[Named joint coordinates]
*** Begin section ***
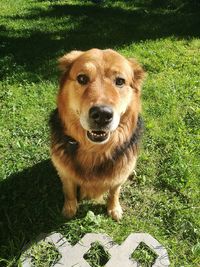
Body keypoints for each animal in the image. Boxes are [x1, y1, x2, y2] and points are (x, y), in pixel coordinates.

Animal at [49, 48, 145, 222]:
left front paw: (114, 209)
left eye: (120, 81)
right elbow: (69, 191)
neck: (94, 150)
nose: (102, 114)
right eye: (82, 78)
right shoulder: (65, 173)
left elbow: (114, 192)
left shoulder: (118, 176)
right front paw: (69, 209)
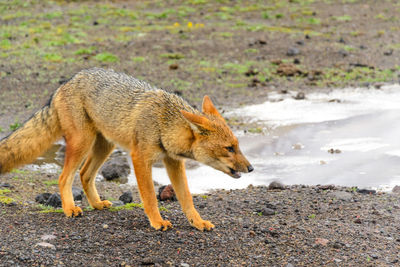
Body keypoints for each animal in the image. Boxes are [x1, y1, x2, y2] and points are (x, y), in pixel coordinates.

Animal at [0, 68, 253, 232]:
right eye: (229, 148)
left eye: (238, 146)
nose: (251, 168)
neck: (164, 123)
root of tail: (65, 82)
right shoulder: (140, 158)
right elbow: (149, 197)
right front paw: (157, 222)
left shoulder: (173, 162)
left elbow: (187, 198)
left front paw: (197, 223)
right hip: (83, 143)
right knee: (65, 177)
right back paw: (70, 208)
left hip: (105, 146)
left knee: (84, 174)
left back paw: (96, 204)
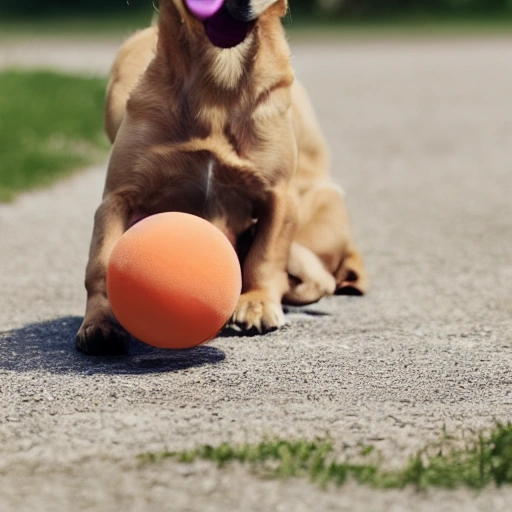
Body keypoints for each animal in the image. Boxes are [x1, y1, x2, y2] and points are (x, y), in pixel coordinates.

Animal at [75, 0, 368, 354]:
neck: (219, 69)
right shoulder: (118, 197)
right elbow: (102, 263)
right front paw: (100, 322)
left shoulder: (280, 197)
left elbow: (265, 255)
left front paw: (256, 304)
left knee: (318, 279)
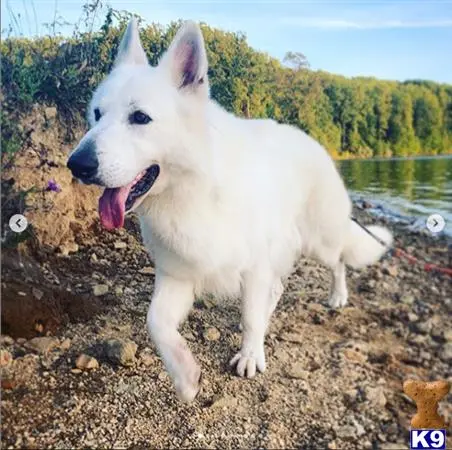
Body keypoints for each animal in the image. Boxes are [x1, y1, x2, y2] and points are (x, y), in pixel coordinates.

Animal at [68, 19, 392, 402]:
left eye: (140, 118)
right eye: (97, 114)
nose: (76, 164)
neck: (195, 190)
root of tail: (311, 140)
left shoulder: (254, 267)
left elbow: (250, 318)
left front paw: (251, 354)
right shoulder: (177, 275)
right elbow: (155, 322)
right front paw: (184, 374)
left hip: (319, 241)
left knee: (338, 260)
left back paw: (337, 295)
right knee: (277, 288)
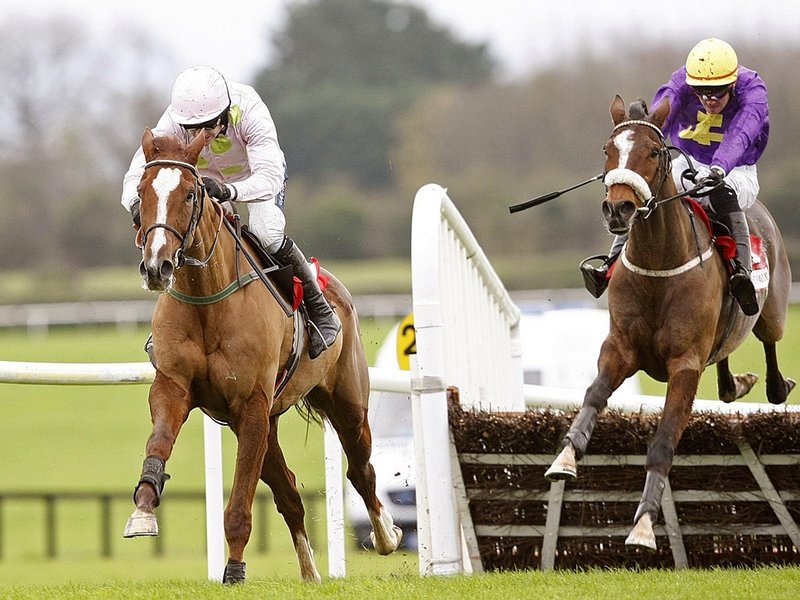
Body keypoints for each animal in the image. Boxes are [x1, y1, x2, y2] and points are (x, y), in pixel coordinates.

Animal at [122, 128, 402, 583]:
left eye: (190, 194)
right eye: (142, 193)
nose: (157, 267)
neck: (208, 301)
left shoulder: (250, 403)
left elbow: (240, 504)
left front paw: (234, 571)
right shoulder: (175, 386)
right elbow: (158, 443)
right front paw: (144, 511)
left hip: (346, 404)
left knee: (362, 471)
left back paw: (387, 536)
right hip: (266, 423)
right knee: (289, 494)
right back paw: (310, 573)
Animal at [545, 95, 795, 551]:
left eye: (653, 151)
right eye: (607, 150)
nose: (618, 208)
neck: (659, 265)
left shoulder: (684, 364)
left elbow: (663, 443)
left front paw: (643, 524)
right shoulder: (619, 347)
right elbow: (594, 395)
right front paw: (566, 457)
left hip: (772, 313)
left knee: (768, 343)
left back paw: (773, 384)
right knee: (725, 361)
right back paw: (736, 383)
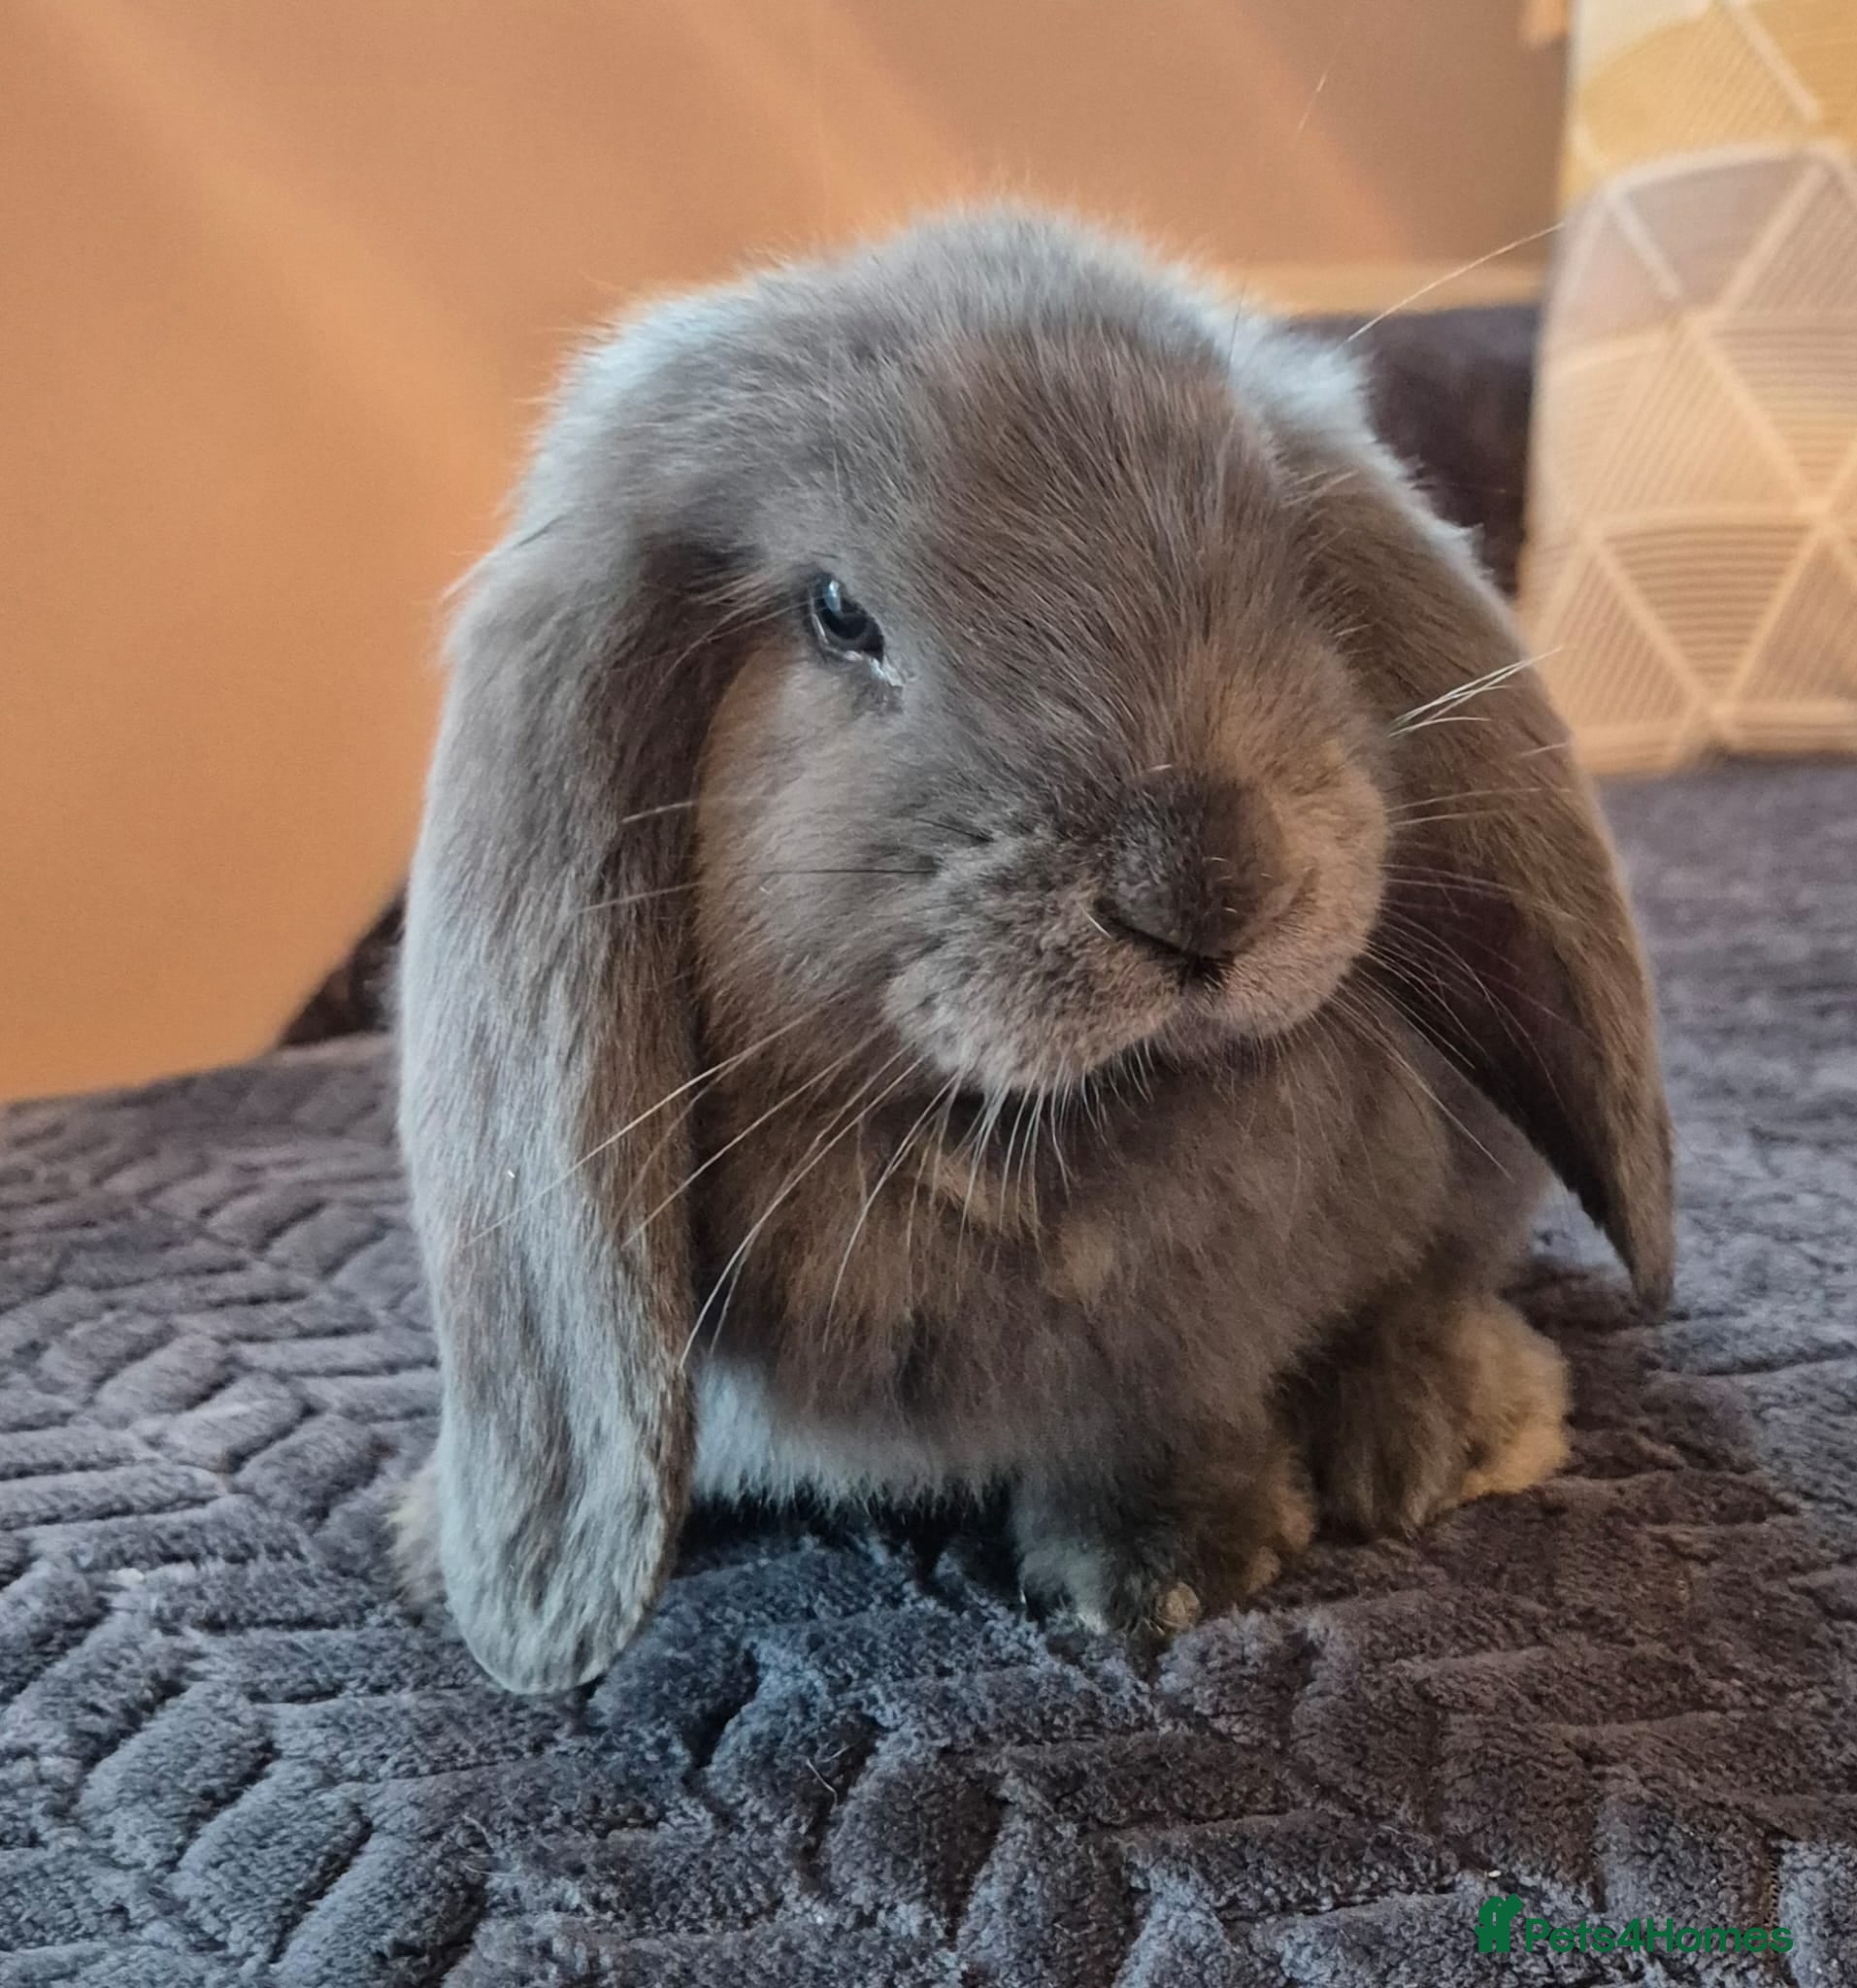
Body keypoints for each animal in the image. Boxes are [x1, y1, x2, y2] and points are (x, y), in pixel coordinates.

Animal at [393, 208, 1673, 1694]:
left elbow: (1159, 1422)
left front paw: (1160, 1575)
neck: (1020, 1137)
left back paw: (1439, 1434)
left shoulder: (1178, 1351)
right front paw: (432, 1542)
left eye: (1286, 561)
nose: (1204, 884)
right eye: (836, 614)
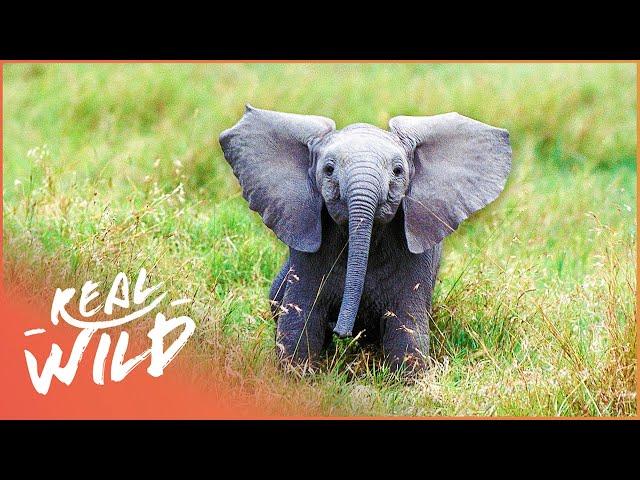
*** End section ***
**Description of the task**
If a line contains the word "back", it counts; say how many such lines there are in the data above, and nothing else.

**Response area**
8